PROBLEM STATEMENT
Return the lines below that contain "Table".

=== Begin Enclosure ===

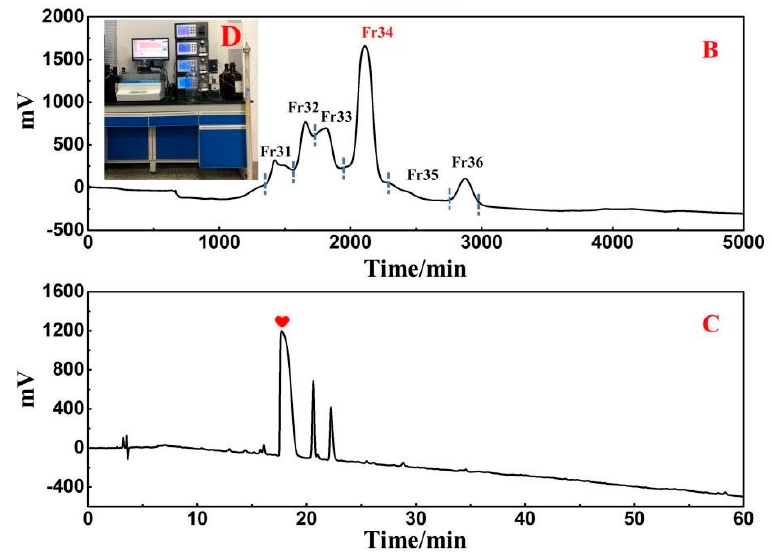
Figure 2. ( A ) The analytical chromatogram of fraction Fr3 on the ReproSil − Pur C18 AQ analytical column. ( B ) The fraction Fr3 chromatogram of medium-pressure liquid chromatography pretreatment with Sephadex LH-20 as the stationary phase. ( C ) The analytical chromatogram of fraction Fr34 on the ReproSil-Pur C18 AQ analytical column. ( D ) The actual Sephadex LH-20 medium-pressure liquid chromatography system.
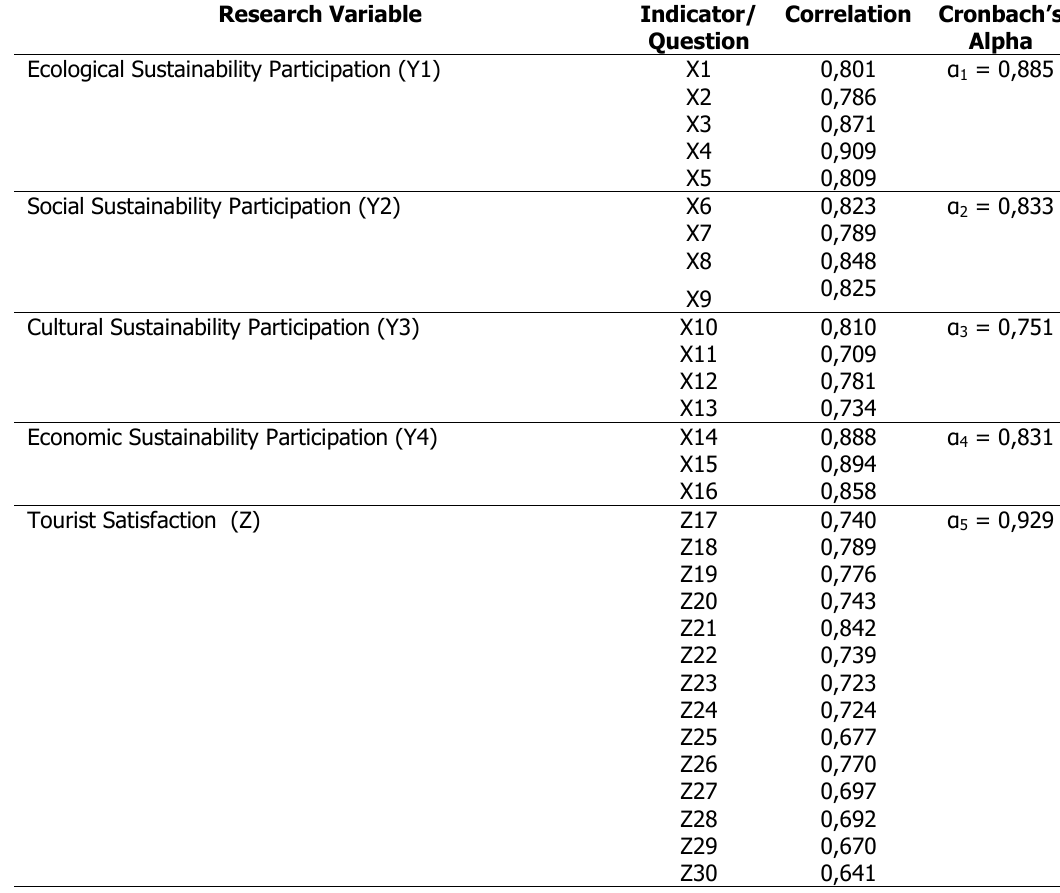
Table 7. The validity and reliability test results of the construct between the research variables and the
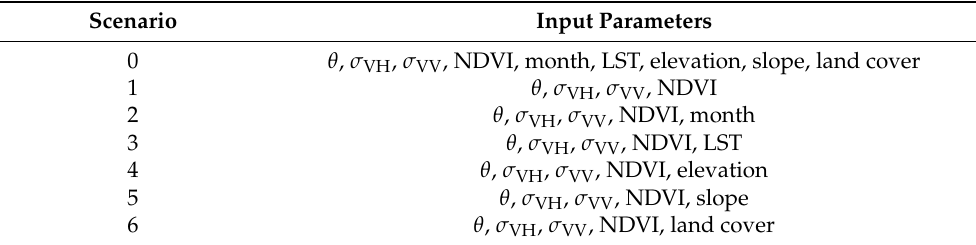
Table 4. Scenarios of input parameter combinations for ANN SMC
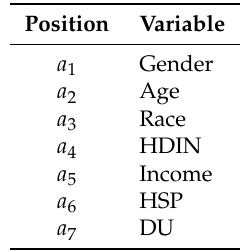
Table 6. Feature vector used in the proposed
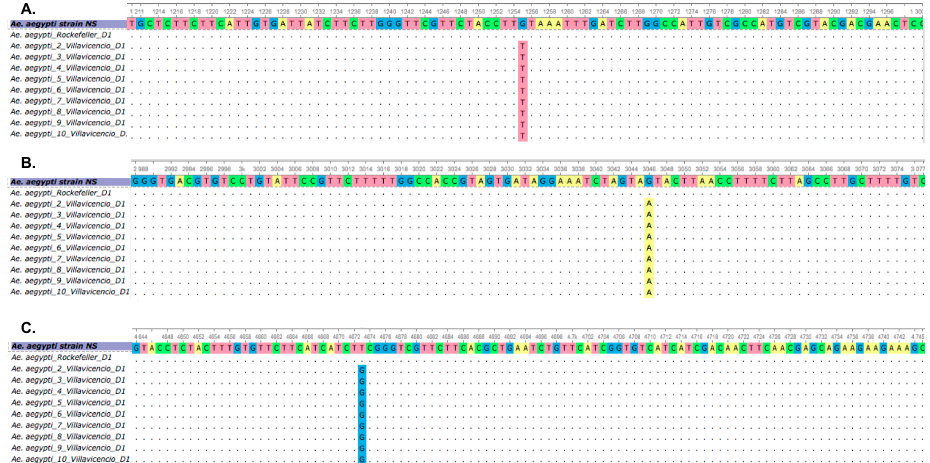
Figure 2. Alignment of cDNA fragments of the DIS4-6 ( A ), DIIS1-6 ( B ) and DIIIS4-6 ( C ) regions of the sodium channel gene obtained for Ae. aegypti from Villavicencio and Rockefeller strain. The sequences were aligned with ClustalW version 1.81. Identical nucleotides are indicated by a dot (.). The sequences were also compared with Ae. aegypti strain NS available from GenBank and one mosquito from Rockefeller strain, susceptible to pyrethroids. The resistant mosquitoes were 100% identical. ( A ): point mutation G1255T (V419L), ( B ): mutation G3046A (V1016I) and ( C ). Mutation T4673G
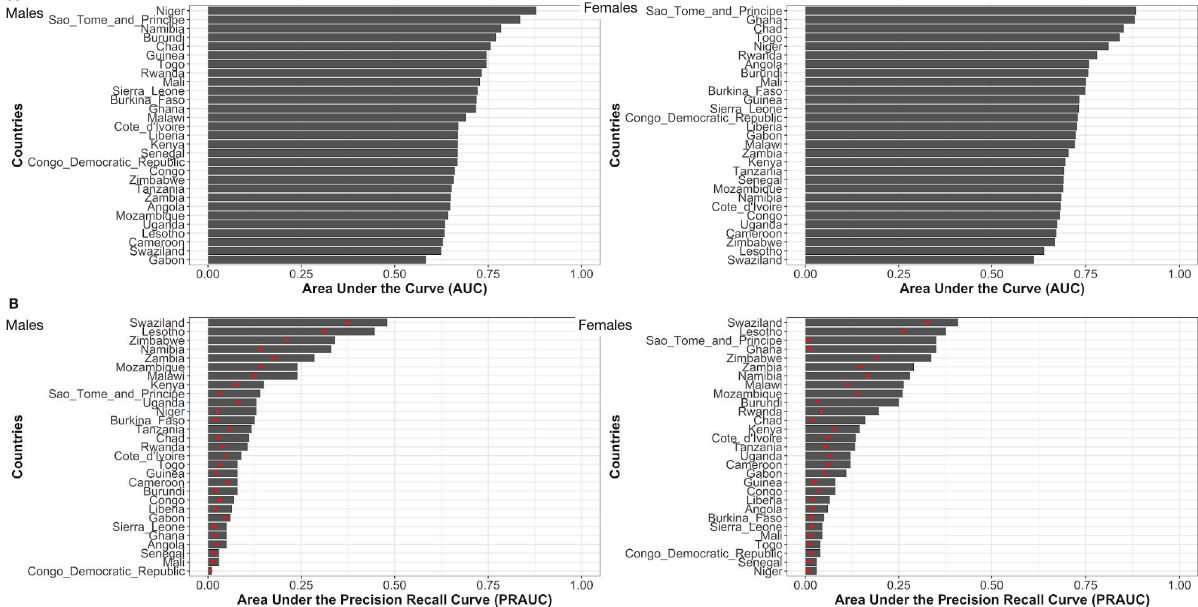
Fig. 4 Predictive capability of top 10 variables. A Area under the receiver-operator-curve (ROC) and B Are under the precision-recall curve. Left panels are prediction for males and right panel for females. Red points in B denote the prevalence of HIV + . Sample sizes for cases and controls for each AUC and precision-recall curve calculation are in Table S2.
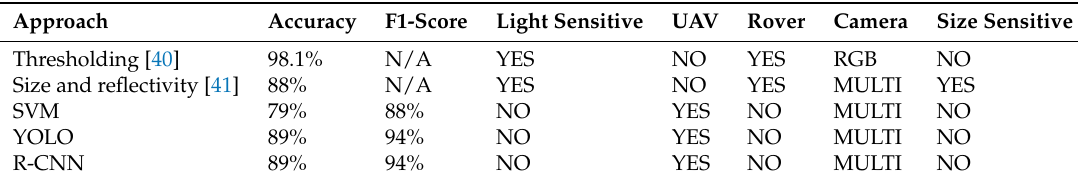
Table 4. Comparison between lettuce detection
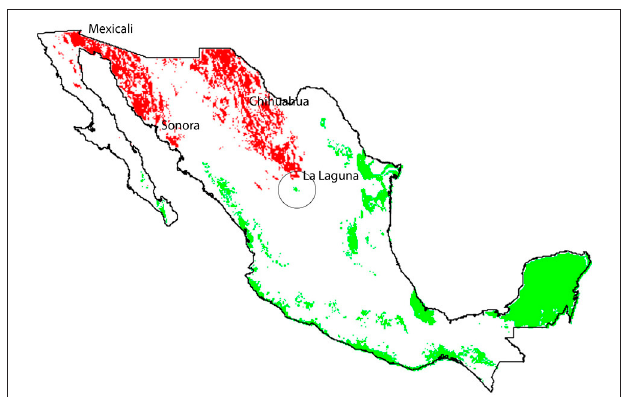
FIGURE 2 | Climatic suitability model for geographical space projection regions for wild cotton G. hirsutum (green dots) and cultivated GM cotton regions (red dots). Regions do not overlap, but show proximity in the area known as “La Laguna” (black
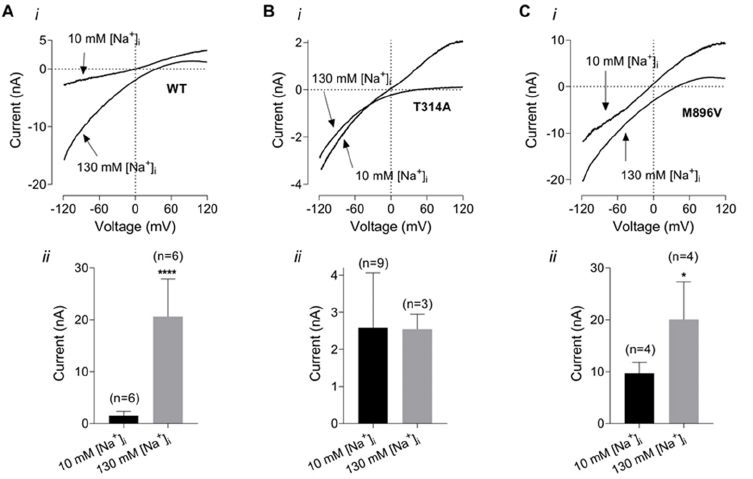
Figure 6. Dependence of WT and mutant KCNT1 currents on intracellular Na + concentration. ( A ). WT KCNT1. ( B ). T314A KCNT1. ( C ). M896V KCNT1. The I-V plots (i) were recorded in response to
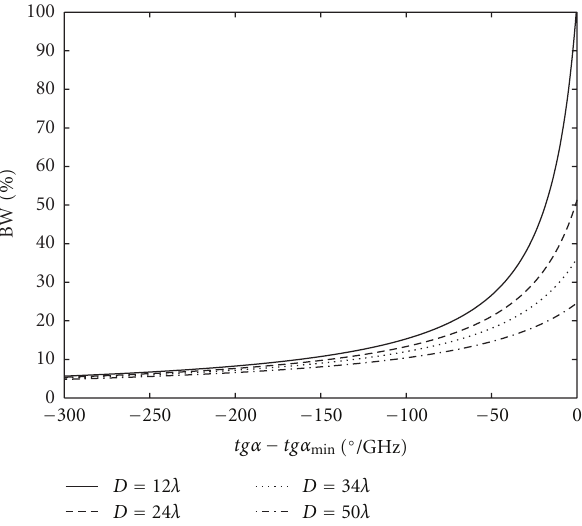
Figure 2: Percent bandwidth versus normalized phase curve slope for di ff erent array diameters ( F/D = 0 . 5).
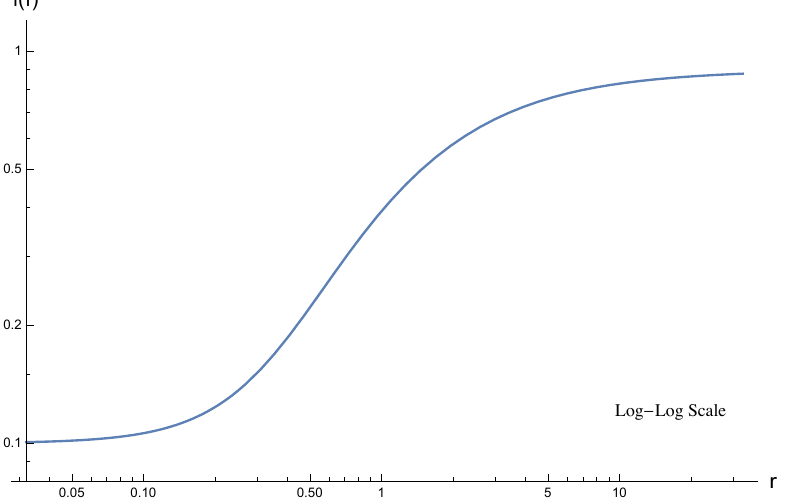
√ g tt = f ( r ) ; note that f ( 0 ) (cid:54) = 0, f ( ∞ ) =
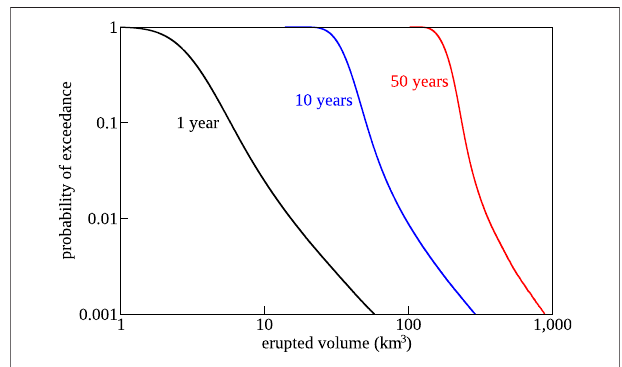
FIGURE 7 | Model forecasts in terms of probability of exceedance for any given volume over time windows of 1, 10, and 50 years.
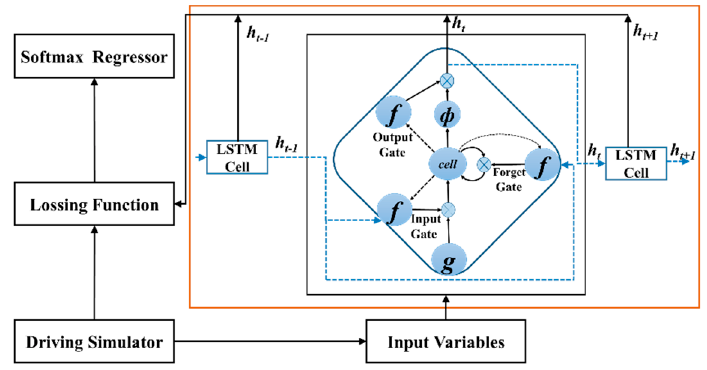
Figure 7. Structure of ϵ ‐ greedy long short term memory (LSTM).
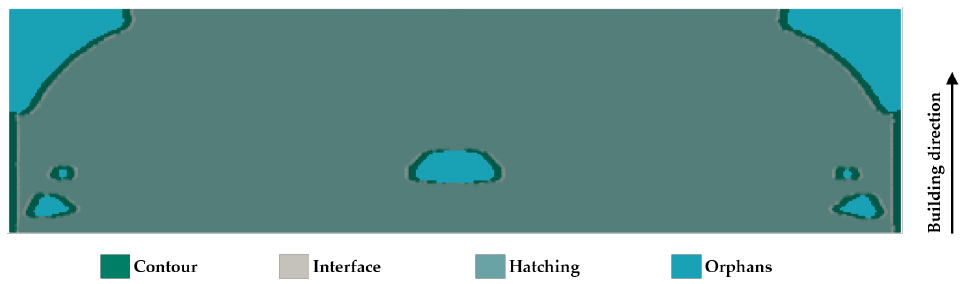
Figure 8. Initial FE mesh of the topology optimization, including the transferred material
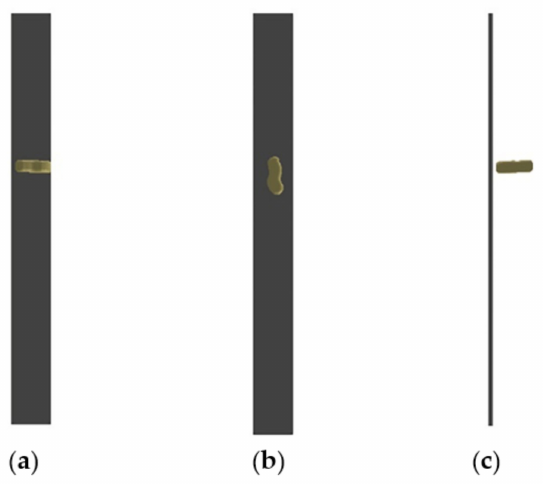
Figure 7. Peanut pod simulation model of different collision modes. ( a ) Lateral collisions; ( b ) Longi- tudinal collisions; ( c ) vertical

=== End Enclosure ===

WRITTEN REPLY
Table 7. The validity and reliability test results of the construct between the research variables and the
Table 4. Scenarios of input parameter combinations for ANN SMC
Table 6. Feature vector used in the proposed
Fig. 4 Predictive capability of top 10 variables. A Area under the receiver-operator-curve (ROC) and B Are under the precision-recall curve. Left panels are prediction for males and right panel for females. Red points in B denote the prevalence of HIV + . Sample sizes for cases and controls for each AUC and precision-recall curve calculation are in Table S2.
Table 4. Comparison between lettuce detection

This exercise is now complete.